> **ASSIGNMENT**: Where the line containing "In panel 2, outline what the cell at (369, 896)" appears in the records below, begin there and repeat each line exactly through the final one, dropping all pictures.

-*-

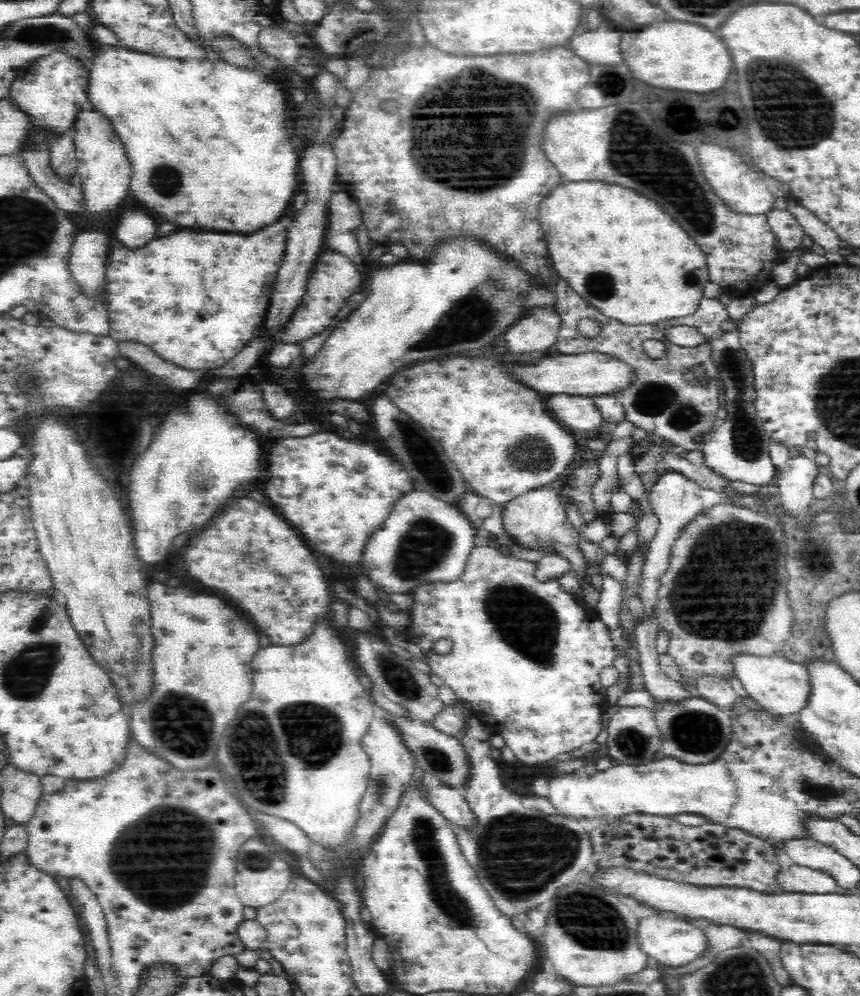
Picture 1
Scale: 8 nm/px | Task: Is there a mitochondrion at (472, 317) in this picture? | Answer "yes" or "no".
yes

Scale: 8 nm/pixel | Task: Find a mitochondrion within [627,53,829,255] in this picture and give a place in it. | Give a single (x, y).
(812, 103)

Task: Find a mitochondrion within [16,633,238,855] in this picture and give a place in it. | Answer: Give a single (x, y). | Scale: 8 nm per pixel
(176, 724)

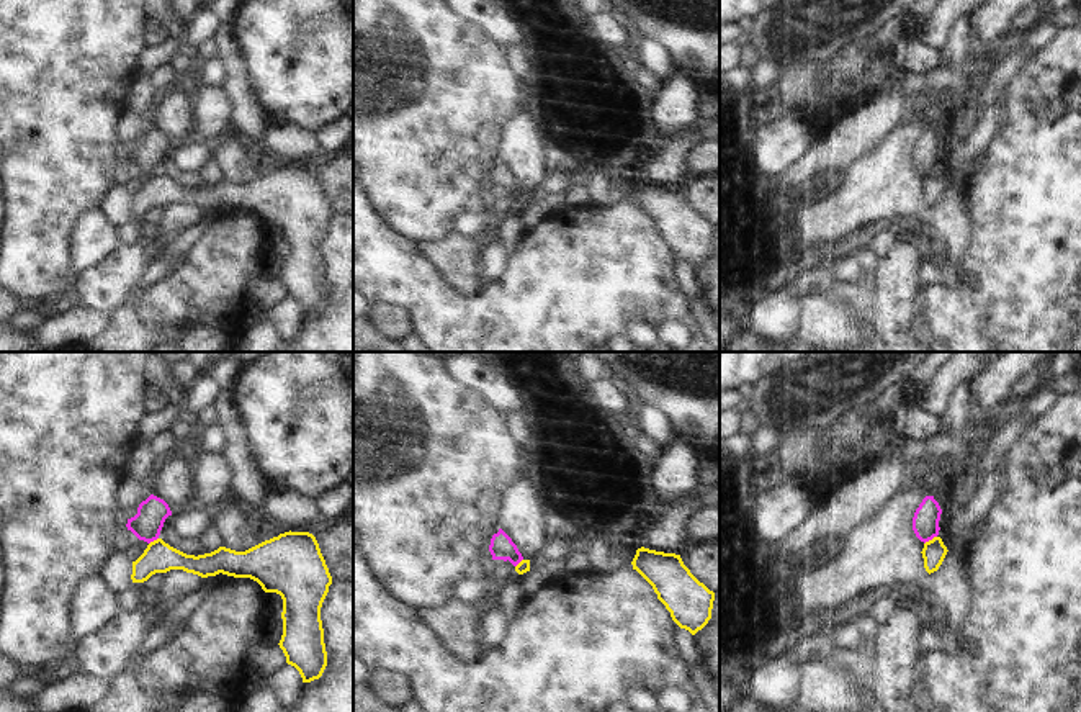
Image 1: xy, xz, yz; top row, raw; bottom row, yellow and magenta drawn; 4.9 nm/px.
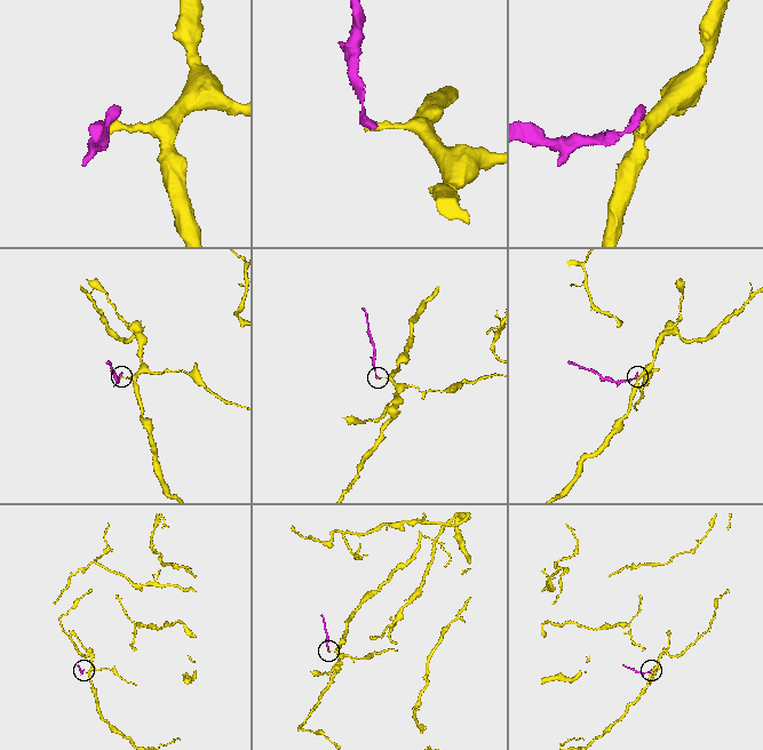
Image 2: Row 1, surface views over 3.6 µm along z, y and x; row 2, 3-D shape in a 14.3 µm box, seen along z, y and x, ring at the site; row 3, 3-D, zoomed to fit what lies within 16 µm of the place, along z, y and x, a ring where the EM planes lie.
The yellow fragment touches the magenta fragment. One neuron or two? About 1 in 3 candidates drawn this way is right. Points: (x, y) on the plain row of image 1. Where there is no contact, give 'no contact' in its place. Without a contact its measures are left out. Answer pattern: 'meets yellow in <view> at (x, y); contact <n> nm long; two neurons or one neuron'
meets yellow in yz at (929, 174); contact 80 nm long; two neurons

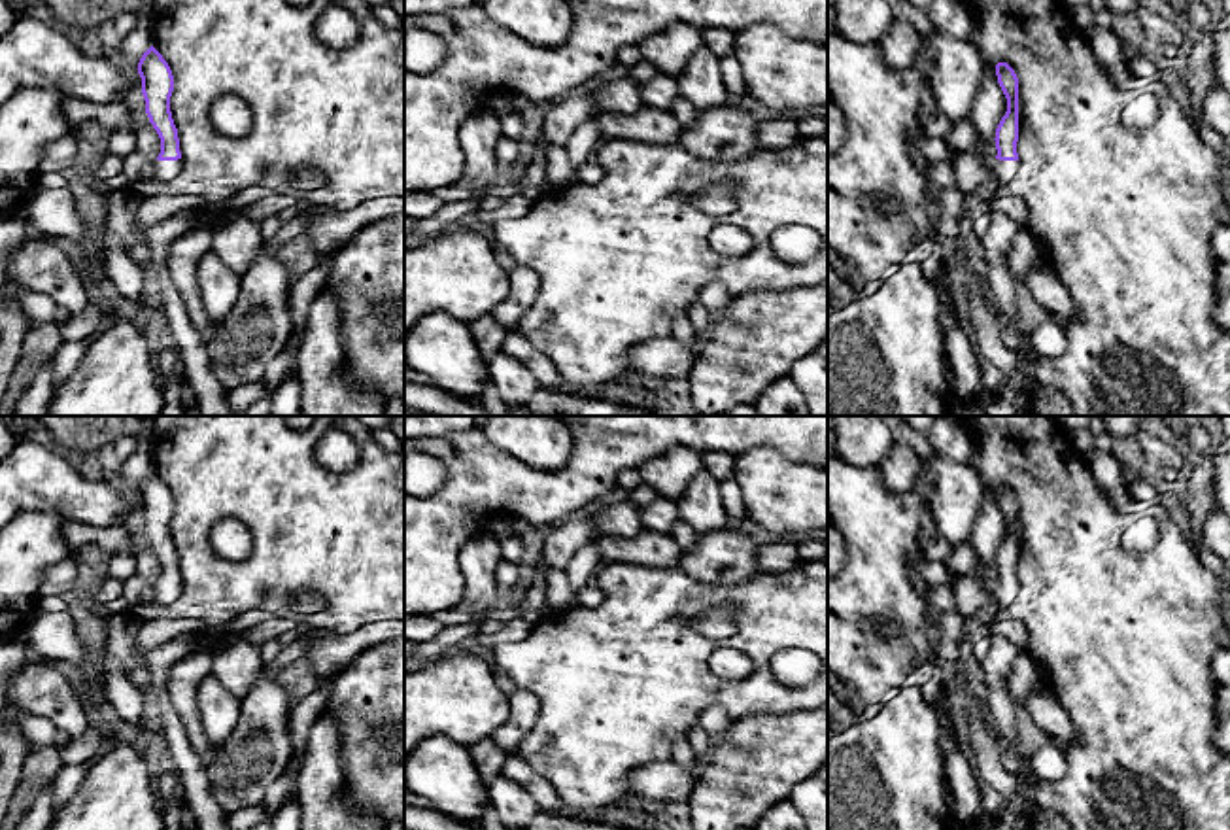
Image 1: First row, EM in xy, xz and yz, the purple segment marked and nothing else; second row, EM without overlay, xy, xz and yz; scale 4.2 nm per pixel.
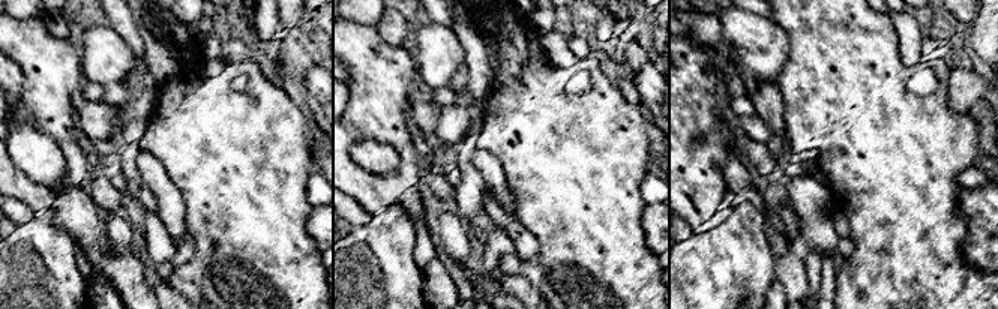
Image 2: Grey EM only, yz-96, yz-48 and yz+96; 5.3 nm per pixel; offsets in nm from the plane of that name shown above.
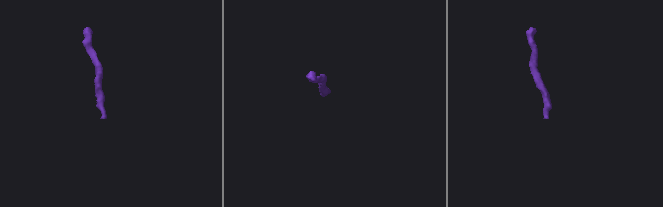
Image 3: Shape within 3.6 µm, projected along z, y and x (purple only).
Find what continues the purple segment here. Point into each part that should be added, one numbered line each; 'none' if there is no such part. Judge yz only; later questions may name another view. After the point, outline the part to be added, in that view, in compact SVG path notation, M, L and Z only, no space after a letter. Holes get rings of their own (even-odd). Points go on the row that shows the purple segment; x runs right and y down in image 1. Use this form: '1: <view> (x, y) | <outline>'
1: yz (1004, 171) | M994 153L994 183L1005 185L1016 172L1018 161L999 161Z

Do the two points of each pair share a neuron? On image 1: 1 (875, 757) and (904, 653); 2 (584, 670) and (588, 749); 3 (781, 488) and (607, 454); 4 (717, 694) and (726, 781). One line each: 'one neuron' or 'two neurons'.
1: two neurons
2: one neuron
3: two neurons
4: two neurons

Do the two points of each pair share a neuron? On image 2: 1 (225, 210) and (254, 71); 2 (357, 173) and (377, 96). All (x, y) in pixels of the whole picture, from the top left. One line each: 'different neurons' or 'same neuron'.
1: same neuron
2: same neuron

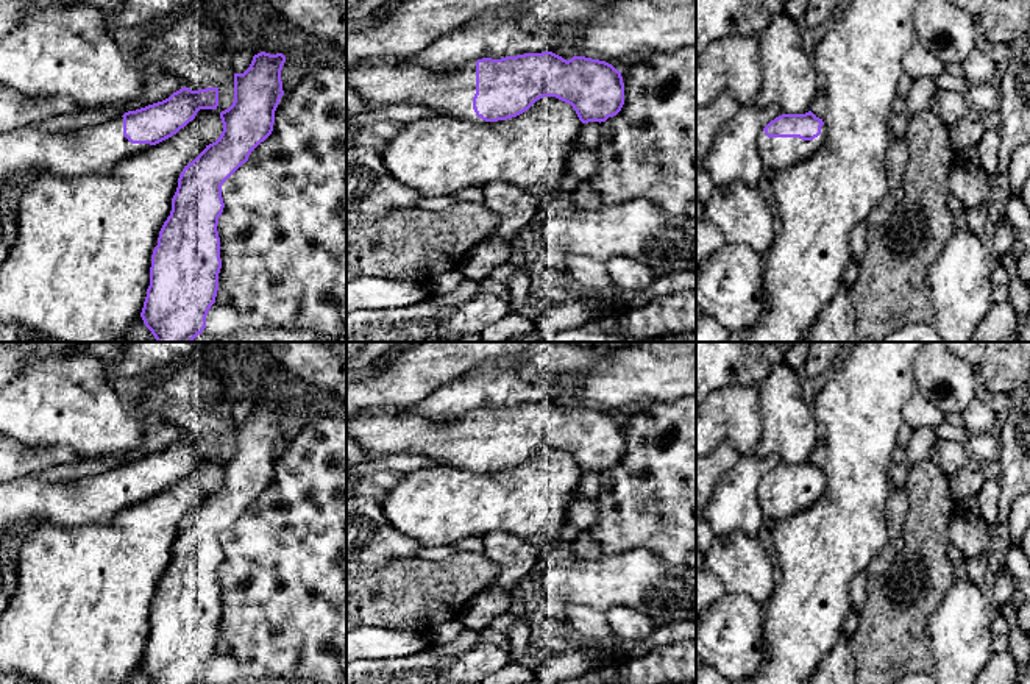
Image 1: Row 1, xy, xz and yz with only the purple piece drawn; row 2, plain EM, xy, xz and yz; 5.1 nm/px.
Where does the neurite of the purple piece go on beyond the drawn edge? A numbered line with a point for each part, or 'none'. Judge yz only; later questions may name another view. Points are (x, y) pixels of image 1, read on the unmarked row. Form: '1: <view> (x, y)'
1: yz (777, 503)

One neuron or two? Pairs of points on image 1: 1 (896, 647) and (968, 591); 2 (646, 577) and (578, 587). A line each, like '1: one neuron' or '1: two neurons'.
1: two neurons
2: one neuron

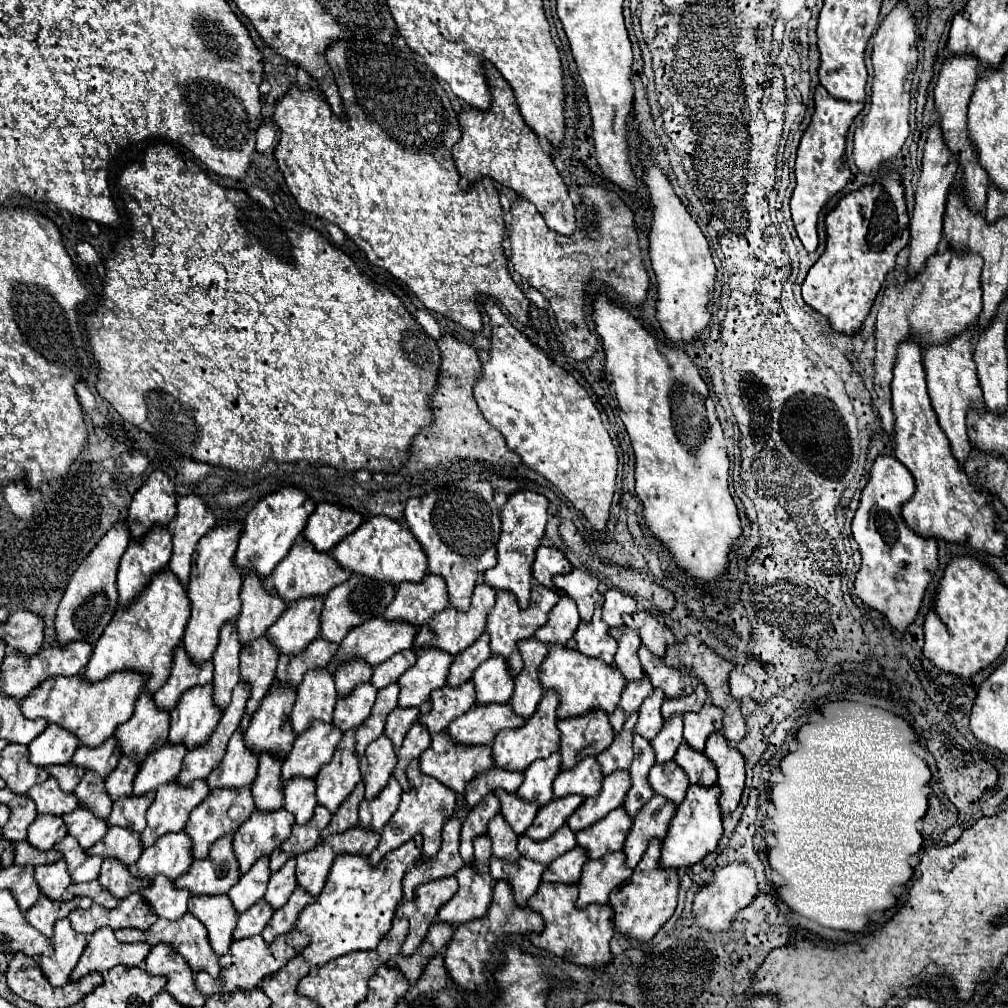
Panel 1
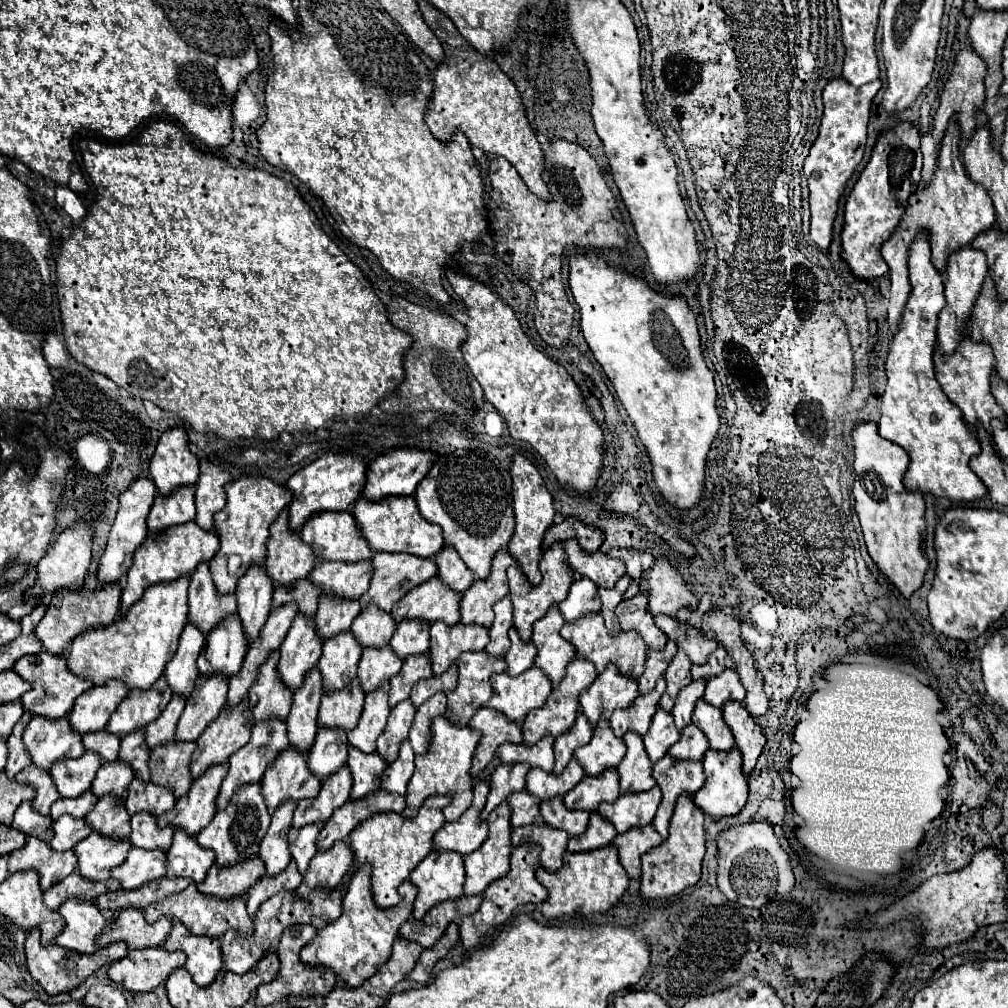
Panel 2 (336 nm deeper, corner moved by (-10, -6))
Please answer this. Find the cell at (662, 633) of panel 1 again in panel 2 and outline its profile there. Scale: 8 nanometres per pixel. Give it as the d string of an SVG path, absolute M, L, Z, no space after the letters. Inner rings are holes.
M656 559L654 567L642 575L640 589L650 591L648 609L652 615L666 613L674 617L680 607L698 607L696 595L688 589L684 577L668 563L668 559Z

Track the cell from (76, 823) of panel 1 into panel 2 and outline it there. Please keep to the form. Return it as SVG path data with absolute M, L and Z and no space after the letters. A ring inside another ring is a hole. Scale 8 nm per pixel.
M118 759L112 761L112 763L104 763L98 769L98 775L92 783L92 791L98 797L114 793L116 797L124 799L132 777L134 777L134 769L128 763L118 763Z

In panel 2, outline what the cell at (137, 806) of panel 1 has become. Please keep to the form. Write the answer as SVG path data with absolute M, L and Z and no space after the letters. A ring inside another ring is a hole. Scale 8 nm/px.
M170 741L162 747L154 747L150 755L150 781L174 789L176 797L186 795L192 785L190 759L196 743Z

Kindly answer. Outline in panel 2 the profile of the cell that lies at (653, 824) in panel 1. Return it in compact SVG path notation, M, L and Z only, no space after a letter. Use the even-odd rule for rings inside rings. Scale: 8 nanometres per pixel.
M664 755L654 765L654 779L658 781L658 787L662 789L662 803L654 817L654 827L662 835L662 839L668 837L668 823L674 813L674 805L678 795L690 793L694 795L706 781L702 761L678 761L670 755Z

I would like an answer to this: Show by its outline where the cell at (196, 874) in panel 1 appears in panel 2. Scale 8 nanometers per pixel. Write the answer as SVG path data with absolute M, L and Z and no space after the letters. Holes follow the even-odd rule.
M248 783L246 787L236 789L226 809L216 811L214 819L196 835L202 847L210 847L216 853L216 863L220 867L234 865L240 859L248 859L258 853L262 837L266 835L266 827L270 825L270 813L260 789L260 783Z

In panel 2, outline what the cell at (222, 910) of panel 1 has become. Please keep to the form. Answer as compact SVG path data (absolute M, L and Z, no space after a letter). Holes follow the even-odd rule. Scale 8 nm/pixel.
M260 855L244 859L232 867L218 867L216 863L206 873L206 879L198 885L198 889L212 897L234 897L244 893L258 875L264 875L264 861Z

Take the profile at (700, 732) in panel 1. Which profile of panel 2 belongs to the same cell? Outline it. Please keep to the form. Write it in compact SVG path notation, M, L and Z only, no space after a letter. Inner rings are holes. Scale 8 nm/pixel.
M726 667L720 675L710 677L706 683L704 699L714 707L722 707L722 703L730 699L744 701L744 697L746 697L746 689L742 687L740 675L736 673L734 667Z

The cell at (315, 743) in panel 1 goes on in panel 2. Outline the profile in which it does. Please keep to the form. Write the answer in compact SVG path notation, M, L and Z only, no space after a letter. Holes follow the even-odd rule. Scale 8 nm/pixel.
M352 679L344 689L326 691L322 695L318 725L322 727L342 727L346 731L358 725L364 707L364 691L358 679Z

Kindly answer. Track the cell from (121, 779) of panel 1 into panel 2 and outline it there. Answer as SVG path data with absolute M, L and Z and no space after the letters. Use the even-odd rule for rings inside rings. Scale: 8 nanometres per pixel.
M172 695L172 701L166 705L162 715L158 715L158 719L154 719L150 727L146 727L146 743L150 749L174 739L180 713L184 711L184 703L186 699L182 699L182 695Z

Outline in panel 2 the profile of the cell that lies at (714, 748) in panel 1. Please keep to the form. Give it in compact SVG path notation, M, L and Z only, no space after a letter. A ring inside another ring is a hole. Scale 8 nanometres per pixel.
M728 701L728 703L724 703L722 713L724 713L726 725L734 733L736 747L742 751L742 757L744 757L742 769L746 775L750 775L750 771L754 769L754 765L762 753L762 747L766 743L762 727L754 721L750 711L744 707L744 703Z

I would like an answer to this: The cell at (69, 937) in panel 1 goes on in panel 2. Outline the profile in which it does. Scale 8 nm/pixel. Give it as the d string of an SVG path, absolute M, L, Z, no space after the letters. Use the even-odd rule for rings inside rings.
M76 897L66 899L58 911L66 919L66 927L54 939L54 943L78 953L94 953L96 935L108 923L106 911L100 909L94 901L80 901Z

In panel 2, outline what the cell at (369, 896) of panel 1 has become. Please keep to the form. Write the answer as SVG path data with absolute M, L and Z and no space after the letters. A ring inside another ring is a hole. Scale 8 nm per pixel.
M450 795L428 797L420 807L418 817L414 819L406 819L400 813L370 815L370 819L366 819L366 823L360 823L354 835L350 835L350 847L356 855L356 861L372 865L372 893L378 907L386 909L400 901L398 887L404 883L404 879L408 879L414 867L432 851L432 839L434 833L444 825L442 809L448 803Z

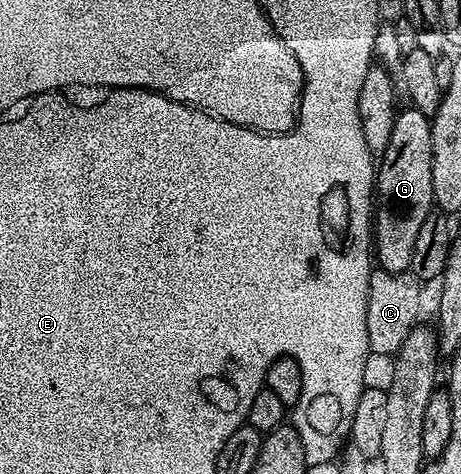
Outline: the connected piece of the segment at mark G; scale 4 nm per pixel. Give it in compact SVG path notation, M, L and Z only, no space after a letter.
M415 108L401 109L394 120L389 147L379 159L374 179L374 258L379 269L391 274L403 274L411 267L414 243L418 232L426 224L426 216L433 213L432 201L432 123L429 115Z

-*-

> **SOLUTION TO THE EXERCISE**:
In panel 2, outline what the cell at (369, 896) of panel 1 has become. Please keep to the form. Write the answer as SVG path data with absolute M, L and Z and no space after the letters. A ring inside another ring is a hole. Scale 8 nm per pixel.
M450 795L428 797L420 807L418 817L414 819L406 819L400 813L370 815L370 819L366 819L366 823L360 823L354 835L350 835L350 847L356 855L356 861L372 865L372 893L378 907L386 909L400 901L398 887L404 883L404 879L408 879L414 867L432 851L432 839L434 833L444 825L442 809L448 803Z

Outline: the connected piece of the segment at mark G; scale 4 nm per pixel. Give it in compact SVG path notation, M, L and Z only, no space after a letter.
M415 108L401 109L394 120L389 147L379 159L374 179L374 258L379 269L391 274L403 274L411 267L414 243L418 232L426 224L426 216L433 213L432 201L432 123L429 115Z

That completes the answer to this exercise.